* [What the task asks]
Those lines of the records that contain "pixels" are to be located and copied.

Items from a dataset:
══════════════════════════════

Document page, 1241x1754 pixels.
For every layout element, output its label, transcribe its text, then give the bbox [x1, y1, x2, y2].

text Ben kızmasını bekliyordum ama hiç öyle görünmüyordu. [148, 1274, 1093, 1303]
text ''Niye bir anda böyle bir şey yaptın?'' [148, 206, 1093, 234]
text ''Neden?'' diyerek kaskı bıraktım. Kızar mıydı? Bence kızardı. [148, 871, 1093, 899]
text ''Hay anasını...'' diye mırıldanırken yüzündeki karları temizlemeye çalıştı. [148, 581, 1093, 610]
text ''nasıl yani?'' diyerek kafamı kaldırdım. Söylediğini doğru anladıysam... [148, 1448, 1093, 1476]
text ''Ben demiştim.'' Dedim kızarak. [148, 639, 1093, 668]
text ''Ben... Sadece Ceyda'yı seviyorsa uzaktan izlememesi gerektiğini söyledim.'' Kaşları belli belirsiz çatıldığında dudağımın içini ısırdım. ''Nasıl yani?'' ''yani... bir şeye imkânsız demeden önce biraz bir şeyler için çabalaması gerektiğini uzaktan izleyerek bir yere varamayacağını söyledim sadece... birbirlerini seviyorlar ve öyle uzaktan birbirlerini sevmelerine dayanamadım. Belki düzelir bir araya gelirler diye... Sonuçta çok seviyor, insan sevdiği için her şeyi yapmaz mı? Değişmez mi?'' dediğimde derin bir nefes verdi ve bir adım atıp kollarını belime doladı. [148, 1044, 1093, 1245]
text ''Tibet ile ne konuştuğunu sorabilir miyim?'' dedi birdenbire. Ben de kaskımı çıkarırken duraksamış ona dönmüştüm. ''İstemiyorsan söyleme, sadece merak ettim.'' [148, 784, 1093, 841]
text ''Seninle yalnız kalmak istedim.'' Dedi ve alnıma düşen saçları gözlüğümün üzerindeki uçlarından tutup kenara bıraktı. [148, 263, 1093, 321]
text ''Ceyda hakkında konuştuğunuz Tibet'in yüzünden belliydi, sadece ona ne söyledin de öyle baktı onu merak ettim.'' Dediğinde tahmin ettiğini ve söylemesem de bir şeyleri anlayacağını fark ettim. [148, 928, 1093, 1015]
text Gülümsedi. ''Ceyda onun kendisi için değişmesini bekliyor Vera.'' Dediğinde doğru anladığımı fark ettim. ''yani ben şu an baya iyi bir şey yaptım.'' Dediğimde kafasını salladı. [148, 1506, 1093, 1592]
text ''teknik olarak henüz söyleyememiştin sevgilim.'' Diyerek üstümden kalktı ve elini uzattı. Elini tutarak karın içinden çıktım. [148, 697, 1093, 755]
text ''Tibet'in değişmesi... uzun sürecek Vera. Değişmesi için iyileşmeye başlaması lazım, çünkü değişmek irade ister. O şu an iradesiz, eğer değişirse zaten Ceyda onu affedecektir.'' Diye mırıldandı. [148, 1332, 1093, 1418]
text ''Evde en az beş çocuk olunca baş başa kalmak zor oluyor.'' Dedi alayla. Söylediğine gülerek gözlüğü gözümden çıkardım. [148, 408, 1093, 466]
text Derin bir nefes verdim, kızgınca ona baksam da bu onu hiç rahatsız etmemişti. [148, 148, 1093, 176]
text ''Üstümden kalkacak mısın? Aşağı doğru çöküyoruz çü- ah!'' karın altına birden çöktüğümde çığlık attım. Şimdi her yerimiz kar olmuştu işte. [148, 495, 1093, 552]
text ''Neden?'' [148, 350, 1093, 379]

══════════════════════════════

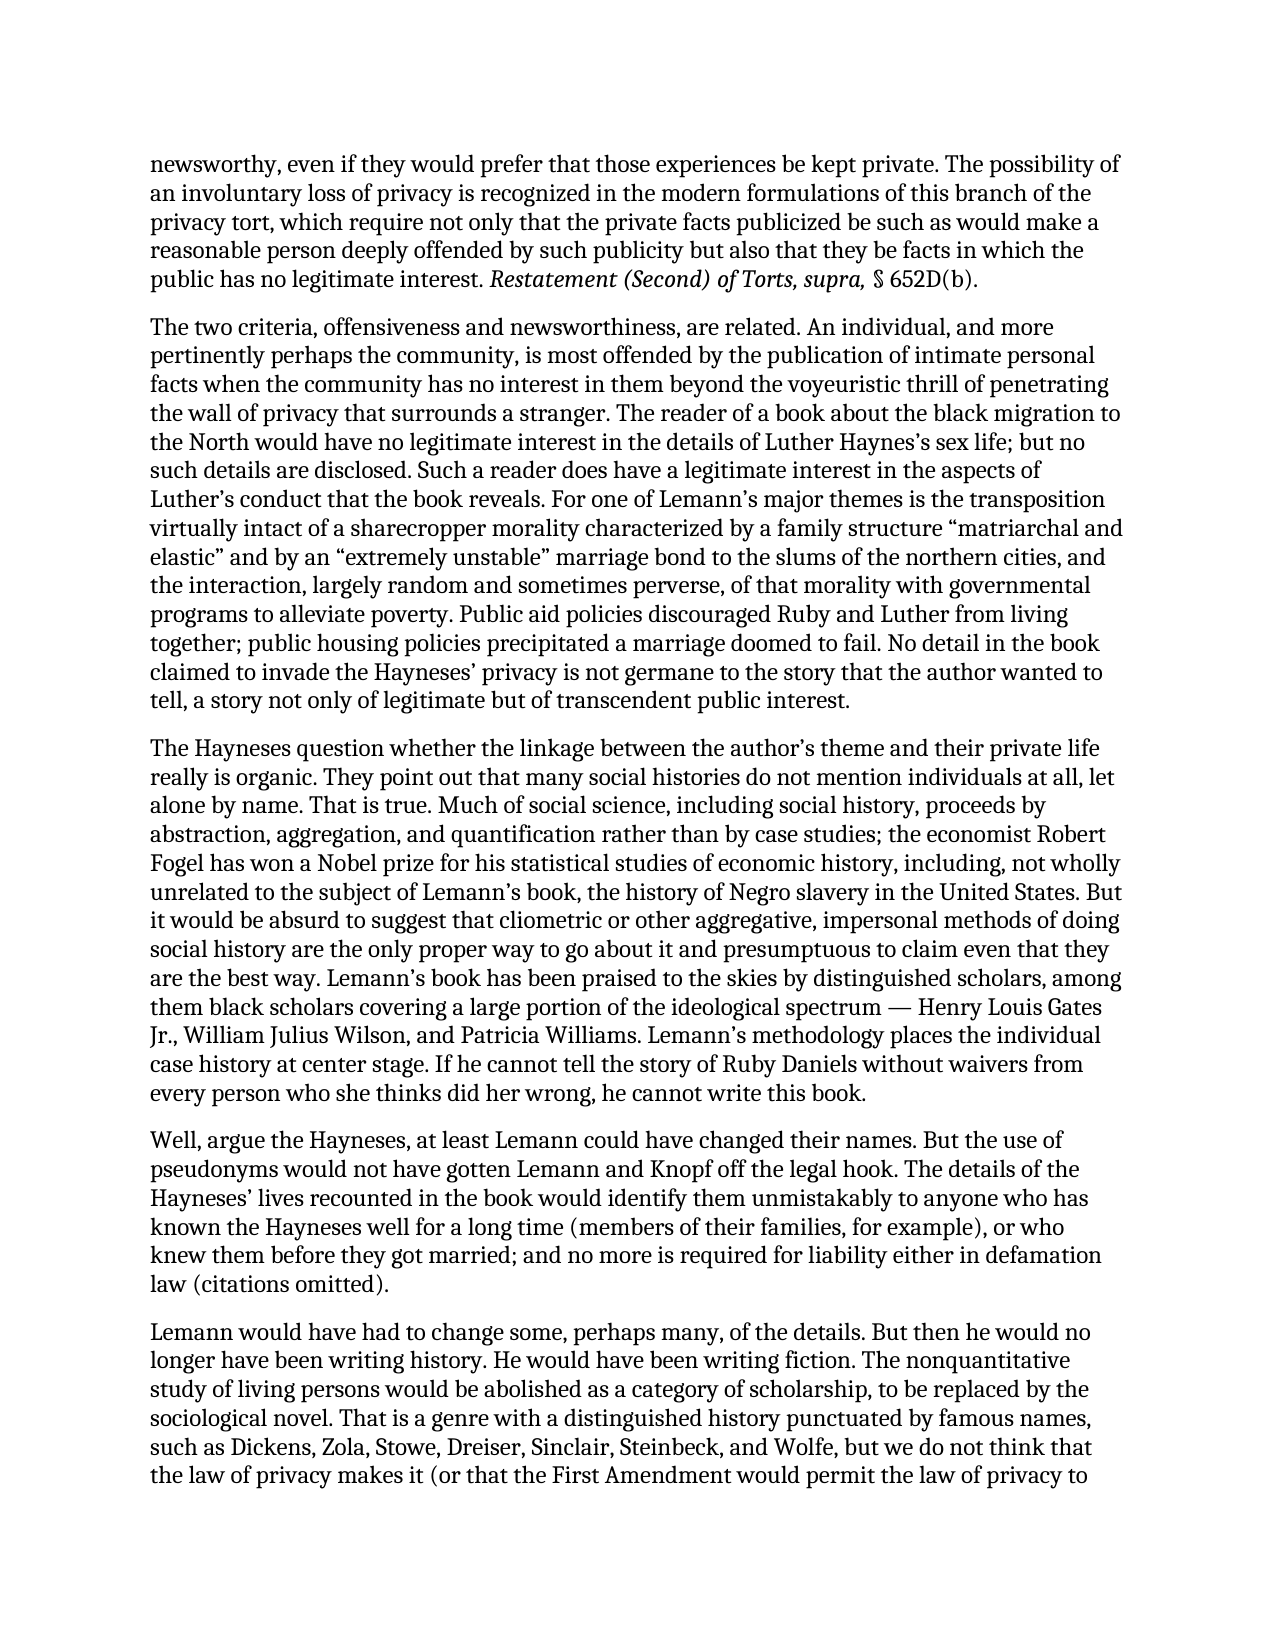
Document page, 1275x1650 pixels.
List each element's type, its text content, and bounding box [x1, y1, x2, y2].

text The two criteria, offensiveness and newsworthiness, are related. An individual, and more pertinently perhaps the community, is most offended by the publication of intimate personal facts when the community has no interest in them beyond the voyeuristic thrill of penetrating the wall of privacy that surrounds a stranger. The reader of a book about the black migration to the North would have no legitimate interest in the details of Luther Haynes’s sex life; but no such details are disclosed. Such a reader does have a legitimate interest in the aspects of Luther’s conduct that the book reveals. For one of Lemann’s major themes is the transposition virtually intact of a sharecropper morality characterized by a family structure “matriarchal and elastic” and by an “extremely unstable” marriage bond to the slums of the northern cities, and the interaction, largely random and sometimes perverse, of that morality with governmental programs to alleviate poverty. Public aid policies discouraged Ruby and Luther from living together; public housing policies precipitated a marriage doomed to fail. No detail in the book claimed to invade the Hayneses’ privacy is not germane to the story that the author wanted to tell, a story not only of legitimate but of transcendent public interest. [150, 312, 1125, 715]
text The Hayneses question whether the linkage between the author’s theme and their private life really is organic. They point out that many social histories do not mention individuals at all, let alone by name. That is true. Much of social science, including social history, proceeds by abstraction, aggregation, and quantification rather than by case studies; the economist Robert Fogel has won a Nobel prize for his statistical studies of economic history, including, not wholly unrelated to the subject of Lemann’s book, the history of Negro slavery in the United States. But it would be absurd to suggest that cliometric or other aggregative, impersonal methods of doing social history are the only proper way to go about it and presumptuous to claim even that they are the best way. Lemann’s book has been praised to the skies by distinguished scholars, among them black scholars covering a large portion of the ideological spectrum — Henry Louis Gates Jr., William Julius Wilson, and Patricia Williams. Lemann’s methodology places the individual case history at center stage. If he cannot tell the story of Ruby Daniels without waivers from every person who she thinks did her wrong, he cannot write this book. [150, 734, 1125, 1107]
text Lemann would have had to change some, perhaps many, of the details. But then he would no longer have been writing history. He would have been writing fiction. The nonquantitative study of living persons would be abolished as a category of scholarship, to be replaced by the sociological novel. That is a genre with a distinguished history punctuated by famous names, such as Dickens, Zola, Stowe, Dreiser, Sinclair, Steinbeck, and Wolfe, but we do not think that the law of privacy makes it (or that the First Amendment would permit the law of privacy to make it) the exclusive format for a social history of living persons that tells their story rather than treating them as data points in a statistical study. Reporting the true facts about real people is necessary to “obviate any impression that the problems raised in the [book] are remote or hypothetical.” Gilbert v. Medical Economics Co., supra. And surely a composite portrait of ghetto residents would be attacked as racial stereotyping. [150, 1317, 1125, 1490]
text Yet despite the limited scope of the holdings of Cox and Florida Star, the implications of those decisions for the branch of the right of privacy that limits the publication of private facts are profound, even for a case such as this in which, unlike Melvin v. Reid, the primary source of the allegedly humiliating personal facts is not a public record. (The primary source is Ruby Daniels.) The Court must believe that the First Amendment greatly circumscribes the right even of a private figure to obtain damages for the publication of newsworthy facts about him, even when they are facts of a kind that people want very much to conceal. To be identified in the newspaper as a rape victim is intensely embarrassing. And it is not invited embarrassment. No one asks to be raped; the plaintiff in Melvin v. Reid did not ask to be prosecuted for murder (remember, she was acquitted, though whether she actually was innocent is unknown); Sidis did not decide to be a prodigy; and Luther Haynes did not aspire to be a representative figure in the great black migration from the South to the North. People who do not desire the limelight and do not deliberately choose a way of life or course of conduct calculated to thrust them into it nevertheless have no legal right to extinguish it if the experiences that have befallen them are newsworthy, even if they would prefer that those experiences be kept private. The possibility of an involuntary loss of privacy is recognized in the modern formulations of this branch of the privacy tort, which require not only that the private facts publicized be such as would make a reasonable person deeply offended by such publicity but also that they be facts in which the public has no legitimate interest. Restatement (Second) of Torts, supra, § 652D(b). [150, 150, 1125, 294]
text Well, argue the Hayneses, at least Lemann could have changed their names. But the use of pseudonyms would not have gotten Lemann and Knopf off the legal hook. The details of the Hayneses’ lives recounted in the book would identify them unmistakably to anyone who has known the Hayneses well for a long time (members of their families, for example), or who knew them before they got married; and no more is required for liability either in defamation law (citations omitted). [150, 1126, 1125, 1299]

══════════════════════════════

* [Exercise output]
Document page, 1241x1754 pixels.
Document page, 1275x1650 pixels.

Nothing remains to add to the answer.